30 * CHARACTER JOBZ, UPLO
31 * INTEGER INFO, KD, LDAB, LDZ, LIWORK, LRWORK, LWORK, N
32 * ..
33 * .. Array Arguments ..
34 * INTEGER IWORK( * )
35 * DOUBLE PRECISION RWORK( * ), W( * )
36 * COMPLEX*16 AB( LDAB, * ), WORK( * ), Z( LDZ, * )
37 * ..
38 *
39 *
40 *> \par Purpose:
41 * =============
42 *>
43 *> \verbatim
44 *>
45 *> ZHBEVD_2STAGE computes all the eigenvalues and, optionally, eigenvectors of
46 *> a complex Hermitian band matrix A using the 2stage technique for
47 *> the reduction to tridiagonal. If eigenvectors are desired, it
48 *> uses a divide and conquer algorithm.
49 *>
50 *> The divide and conquer algorithm makes very mild assumptions about
51 *> floating point arithmetic. It will work on machines with a guard
52 *> digit in add/subtract, or on those binary machines without guard
53 *> digits which subtract like the Cray X-MP, Cray Y-MP, Cray C-90, or
54 *> Cray-2. It could conceivably fail on hexadecimal or decimal machines
55 *> without guard digits, but we know of none.
56 *> \endverbatim
57 *
58 * Arguments:
59 * ==========
60 *
61 *> \param[in] JOBZ
62 *> \verbatim
63 *> JOBZ is CHARACTER*1
64 *> = 'N': Compute eigenvalues only;
65 *> = 'V': Compute eigenvalues and eigenvectors.
66 *> Not available in this release.
67 *> \endverbatim
68 *>
69 *> \param[in] UPLO
70 *> \verbatim
71 *> UPLO is CHARACTER*1
72 *> = 'U': Upper triangle of A is stored;
73 *> = 'L': Lower triangle of A is stored.
74 *> \endverbatim
75 *>
76 *> \param[in] N
77 *> \verbatim
78 *> N is INTEGER
79 *> The order of the matrix A. N >= 0.
80 *> \endverbatim
81 *>
82 *> \param[in] KD
83 *> \verbatim
84 *> KD is INTEGER
85 *> The number of superdiagonals of the matrix A if UPLO = 'U',
86 *> or the number of subdiagonals if UPLO = 'L'. KD >= 0.
87 *> \endverbatim
88 *>
89 *> \param[in,out] AB
90 *> \verbatim
91 *> AB is COMPLEX*16 array, dimension (LDAB, N)

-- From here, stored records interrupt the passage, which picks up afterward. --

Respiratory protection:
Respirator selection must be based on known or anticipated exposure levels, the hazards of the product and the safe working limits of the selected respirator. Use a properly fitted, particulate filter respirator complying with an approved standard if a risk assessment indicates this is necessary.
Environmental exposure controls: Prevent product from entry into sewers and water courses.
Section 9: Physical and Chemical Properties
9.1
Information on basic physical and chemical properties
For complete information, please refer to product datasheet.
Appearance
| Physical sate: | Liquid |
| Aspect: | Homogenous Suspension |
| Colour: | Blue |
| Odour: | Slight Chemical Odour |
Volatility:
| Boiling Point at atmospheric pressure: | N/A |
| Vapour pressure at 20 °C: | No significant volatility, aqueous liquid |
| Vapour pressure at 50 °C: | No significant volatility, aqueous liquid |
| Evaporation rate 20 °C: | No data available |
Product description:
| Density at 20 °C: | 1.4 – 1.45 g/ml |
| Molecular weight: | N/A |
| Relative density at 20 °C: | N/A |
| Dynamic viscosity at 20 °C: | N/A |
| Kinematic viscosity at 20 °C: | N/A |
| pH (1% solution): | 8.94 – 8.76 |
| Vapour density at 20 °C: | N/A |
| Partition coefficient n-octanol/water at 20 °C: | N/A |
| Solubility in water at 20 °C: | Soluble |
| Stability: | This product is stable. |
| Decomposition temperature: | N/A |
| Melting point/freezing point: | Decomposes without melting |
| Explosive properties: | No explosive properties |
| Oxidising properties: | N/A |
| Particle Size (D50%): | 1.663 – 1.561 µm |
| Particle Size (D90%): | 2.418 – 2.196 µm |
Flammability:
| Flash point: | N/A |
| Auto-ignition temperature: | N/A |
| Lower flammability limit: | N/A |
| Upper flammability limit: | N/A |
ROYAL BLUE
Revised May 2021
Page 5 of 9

92 *> On entry, the upper or lower triangle of the Hermitian band
93 *> matrix A, stored in the first KD+1 rows of the array. The
94 *> j-th column of A is stored in the j-th column of the array AB
95 *> as follows:
96 *> if UPLO = 'U', AB(kd+1+i-j,j) = A(i,j) for max(1,j-kd)<=i<=j;
97 *> if UPLO = 'L', AB(1+i-j,j) = A(i,j) for j<=i<=min(n,j+kd).
98 *>
99 *> On exit, AB is overwritten by values generated during the
100 *> reduction to tridiagonal form. If UPLO = 'U', the first
101 *> superdiagonal and the diagonal of the tridiagonal matrix T
102 *> are returned in rows KD and KD+1 of AB, and if UPLO = 'L',
103 *> the diagonal and first subdiagonal of T are returned in the
104 *> first two rows of AB.
105 *> \endverbatim
106 *>
107 *> \param[in] LDAB
108 *> \verbatim
109 *> LDAB is INTEGER
110 *> The leading dimension of the array AB. LDAB >= KD + 1.
111 *> \endverbatim
112 *>
113 *> \param[out] W
114 *> \verbatim
115 *> W is DOUBLE PRECISION array, dimension (N)
116 *> If INFO = 0, the eigenvalues in ascending order.
117 *> \endverbatim
118 *>
119 *> \param[out] Z
120 *> \verbatim
121 *> Z is COMPLEX*16 array, dimension (LDZ, N)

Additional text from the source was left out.